I am trying to control that the following differentialequation is stable for the numerical time-integration method: Euler Forward with $\Delta t = 1$.
$$
y''(t)+y'(t)+\sin(y(t)) = 0, \ \ \ \ y(0 ) = 1, y'(1) = 0.
$$
By using the following, we can transform this into a system of differential equations. Since we know that our ODE is non-linear, we will use the Jacobi-matrix of $\bf{y'}= \begin{bmatrix} y_1'(t) \\ y_2'(t) \end{bmatrix}$.
\begin{align}
y_1&=y &\Rightarrow y_1' &= y_2,\\
y_2&=y' &\Rightarrow y_2'& = -y_2-\sin(y_1).
\end{align}
The Jacobi-matrix is:
\begin{equation}
J(y_1,y_2)= \begin{bmatrix} 0 & 1\\
-\cos(y_1) & -1 \end{bmatrix}.
\end{equation}
We will calculate the eigen-values of this matrix, these are:
\begin{align}
\lambda_1 &= \frac{-1 + \sqrt{1-4 \cos(y_1)} }{2},\\
\lambda_2 &= \frac{-1 – \sqrt{1-4 \cos(y_1)} }{2}.
\end{align}
Now, my question is: These eigenvalues can be complex, so how is it possible for Euler Forward to be stable, I recall that Euler Forward is not stable if the eigenvalues have complex parts.
Thanks for your time,
K. Kamal
Best Answer
The condition for stability is that for eigenvalues $λ$ with negative real part you have $$|1+hλ|<1.$$ For your problem these eigenvalue are $λ=\frac12(-1\pm i\sqrt{3})$ and $λ=-\frac12(1+\sqrt5)$ so that the condition is $$ (1-\tfrac12h)^2+\tfrac34h^2<1\iff h^2-h<0~~\text{ and }~~h(1+\sqrt5)<4 $$ and as $h>0$, the bound for stability is $h<\min(1, \frac{4}{1+\sqrt5})=1$.

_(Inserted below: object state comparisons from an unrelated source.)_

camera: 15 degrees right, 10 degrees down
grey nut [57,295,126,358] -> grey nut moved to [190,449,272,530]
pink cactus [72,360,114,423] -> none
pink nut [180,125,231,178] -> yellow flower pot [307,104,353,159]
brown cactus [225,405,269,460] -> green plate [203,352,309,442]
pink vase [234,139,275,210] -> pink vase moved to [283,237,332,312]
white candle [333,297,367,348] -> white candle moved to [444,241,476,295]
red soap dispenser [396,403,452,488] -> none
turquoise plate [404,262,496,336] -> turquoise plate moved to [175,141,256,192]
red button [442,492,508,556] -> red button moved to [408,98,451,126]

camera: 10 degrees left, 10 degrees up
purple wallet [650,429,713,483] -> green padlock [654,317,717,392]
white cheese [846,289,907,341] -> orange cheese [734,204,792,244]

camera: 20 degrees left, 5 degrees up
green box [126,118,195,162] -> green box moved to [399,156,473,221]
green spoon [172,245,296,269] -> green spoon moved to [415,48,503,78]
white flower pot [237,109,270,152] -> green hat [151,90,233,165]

However this only means that you avoid visibly, blatantly wrong behavior of the numerical solution, that is, that if the exact solution moves towards a fixed point, that the numerical solution were to explode away from it. The overall global error of size $O(h)$ or for variable time, $O((e^{Lt}-1)h)$, still remains. It may be advisable to take $h$ much smaller than the stability bound to get a sensible global error.

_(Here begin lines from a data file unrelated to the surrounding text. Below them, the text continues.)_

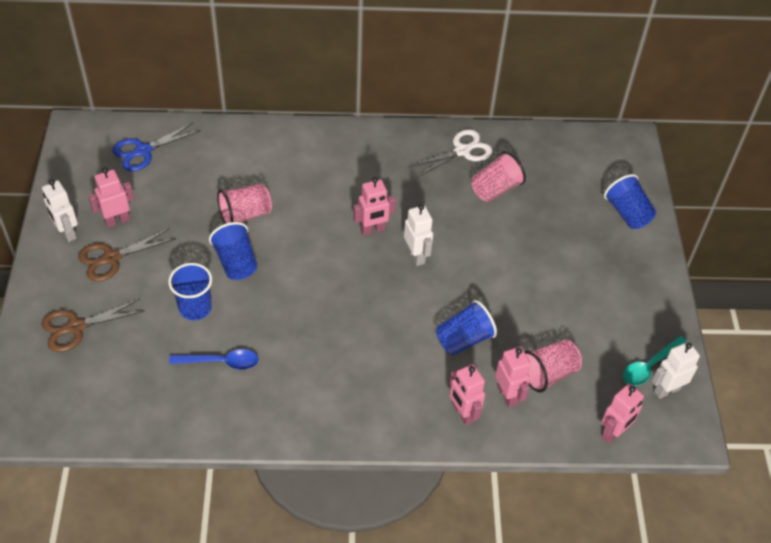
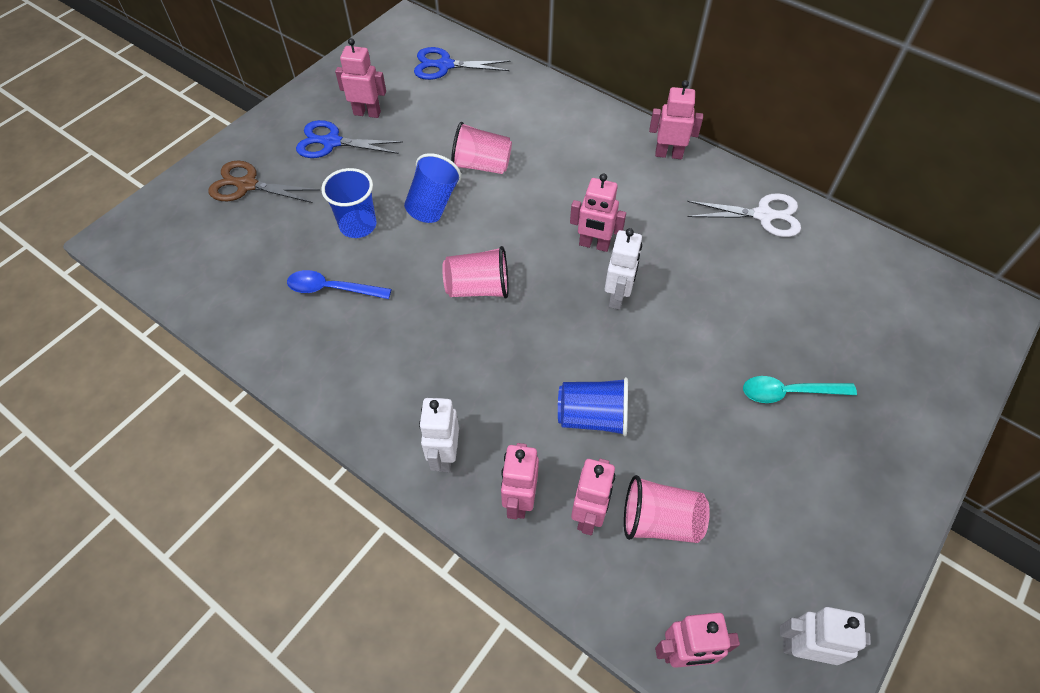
camera: 40 degrees right, 5 degrees up
white robot [42,179,78,242] -> white robot moved to [419,398,459,472]
brown scissors [78,228,175,282] -> blue scissors [296,120,403,158]
blue spoon [169,349,259,370] -> blue spoon turned 150 degrees clockwise [287,270,391,299]
pink cup [472,151,526,202] -> pink cup moved to [442,246,509,299]
blue cup [604,174,656,229] -> none
turquoise spoon [623,336,687,386] -> turquoise spoon moved to [743,376,857,403]
none -> pink robot [649,80,703,159]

While the exact solution converges very rapidly towards the origin, with a bit more than one visible rotation about zero, the numerical solution with step size $h=0.5$ still somewhat shows that rapidity while $h=0.75$ has a rather slow convergence and $h=1$ looks undecided if it approaches the origin at all.